Some stories that caught my eye in September:

* Digg users are gaming the Digg algorithm. Greg Linden’s take. Naturally, Digg is fighting back by tweaking its algorithm to reduce the effect of gaming and preserve some editorial integrity to its results. Hmm…this sounds familiar. As I’ve argued, users inevitably will game algorithms, websites will tweak the algorithms, and the cycle will repeat infinitely. It is the Law of Algorithms. For a user revolt/algorithmic assault that I “enjoyed” first hand, see here.

* Rebecca blogs on “mocketing,” the process where brand owners pay people to parody their brands, and its potential implications for trademark law.

* Starbucks emails employees a coupon for a free drink and encourages them to forward the email coupons on to friends and family. A few trillion emails later, Starbucks realizes that it made a horrible mistake and dishonors the coupons. Now, they’re staring down a $114M class action lawsuit. See the coupon and more details here. Practice pointer for marketers: NEVER EVER encourage email recipients to forward the emails on to friends and families, especially if some benefit putatively will attach. It’s a sure-fire way to become an instant urban legend, and some variation of these emails will still be making the forwarding rounds in the year 2525. Tsan offers some more practice pointers.

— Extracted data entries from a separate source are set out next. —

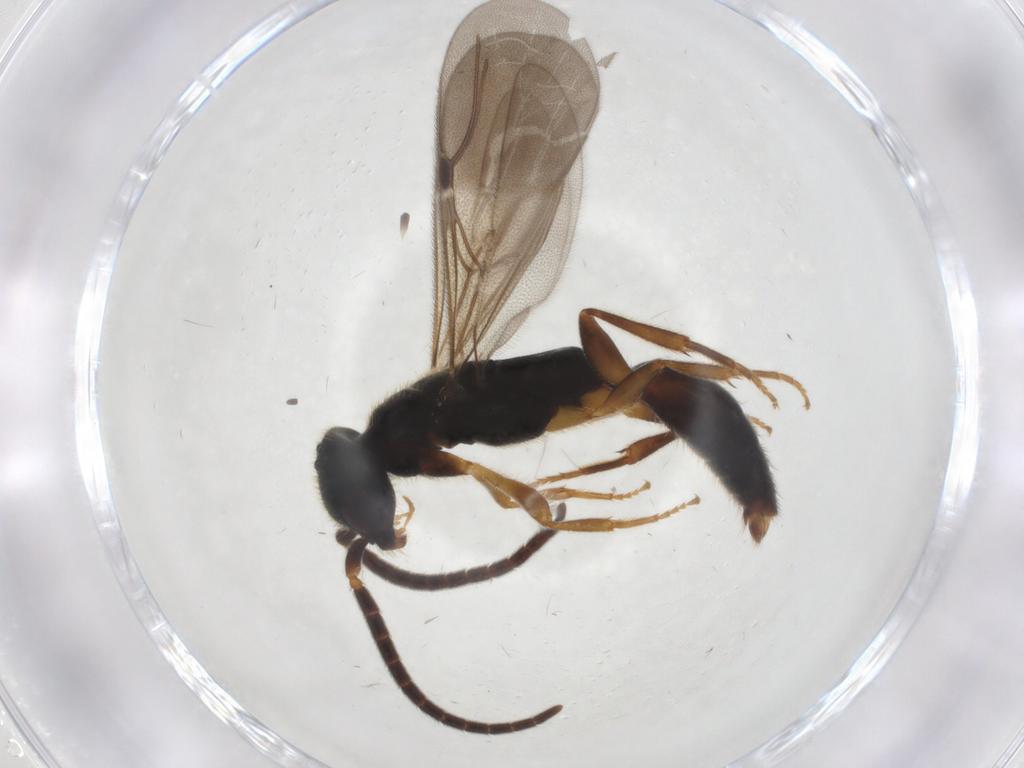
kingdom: Animalia
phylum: Arthropoda
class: Insecta
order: Hymenoptera
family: Bethylidae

* BusinessWeek recaps the social science literature on how eBay sellers can maximize revenues. Recommendations based on the literature: set low starting prices; don’t use reserves; use photos; don’t flood the market; spell check; use hype; hold longer auctions; watch the auction’s ending time; don’t overcharge for shipping; and avoid negative feedback.

* About 1 of every 2 searches involves “pogo-sticking” (reviewing a search results page, investigating a search result and back-buttoning to the search results page). Yet more social science demonstrating the junkiness of the initial interest confusion doctrine–consumers have figured out how to investigate search results and back out if they are not relevant.

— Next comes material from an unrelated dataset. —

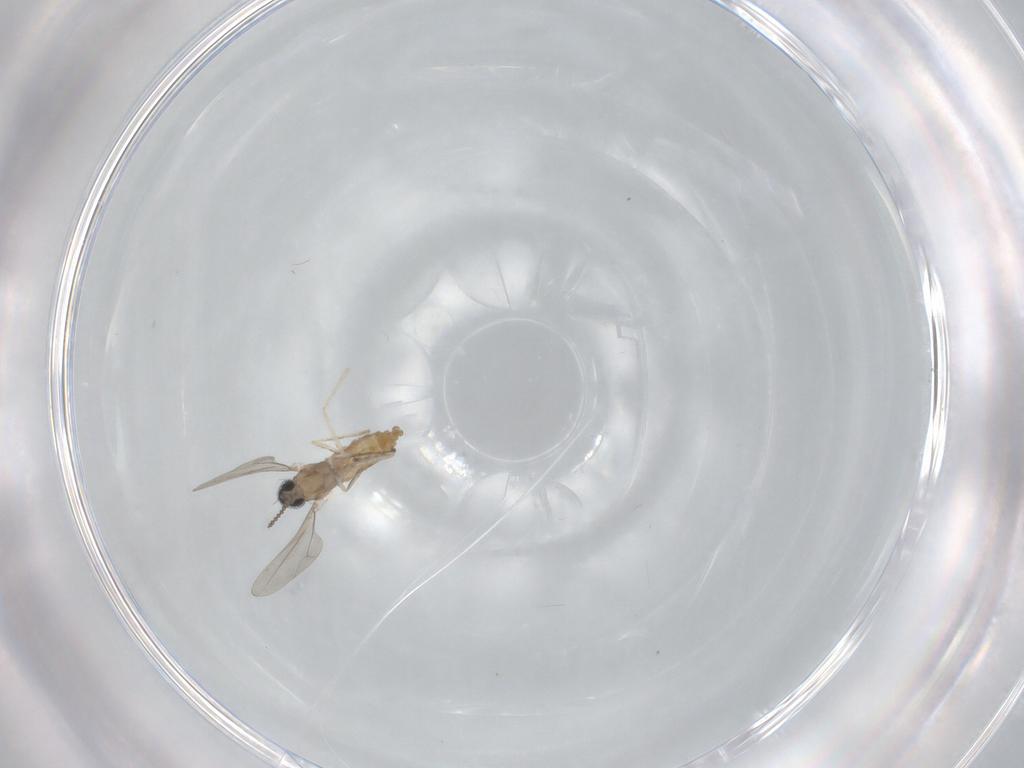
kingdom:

* In a default judgment, an Illinois judge ordered UK-based Spamhaus, one of the email blocklist maintainers, to pay e360 Insight LLC $11.7M in damages for blocklisting them and to post a note acknowledging that they aren’t spammers. However, it remains unclear how e360 can enforce this ruling.

* Google lost a Google News copyright case in Belgium. For a critical view of this case, see Ross Dunn’s take. Google’s official statement.

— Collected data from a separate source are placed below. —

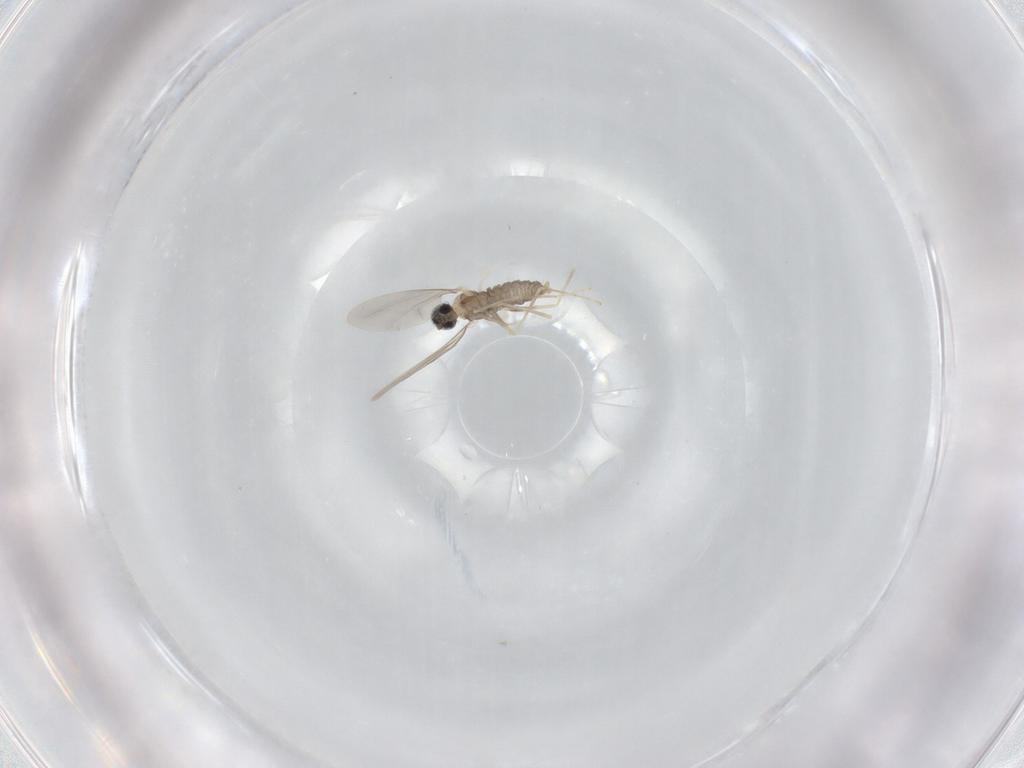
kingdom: Animalia
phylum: Arthropoda
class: Insecta
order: Diptera
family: Cecidomyiidae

* Lengthy NYT article on Marshall, TX, with the second-largest patent docket in the country. Why? Fast trials, plaintiff-favorable results (78% pro-plaintiff instead of a national average of 59%), and Texas-sized damages. More on Marshall as patent litigation capital available here.

* AOL has been sued for its release of search data. Danny’s take. Two things: (1) I can’t see the ECPA claim at all. A search request is a communication between party A (searcher) and party B (search engine). There’s no ECPA violation when either A or B discloses the contents of that communication. However, I think search engines make their life harder when they take the position that they make the factually unsupportable argument that they are just passive conduits between searchers and web publishers (see Field v. Google). (2) the complaint takes the position that AOL is continuing to disseminate the search data because it continues to display search results linking to the data. I think this argument has lost all credibility in the copyright arena; it seems equally bogus here.

* A three year old kid knows how to “buy it now.”

* NYT on “orphan brands”/”dormant brands” and efforts to license and revive these brands.

* The US officially joined the Council of Europe (COE) Convention on Cybercrime. It becomes effective Jan. 1, 2007.

* My colleague Tyler Ochoa explains the fallacies of Huntington Beach’s trademark claims for the phrase “Surf City USA.”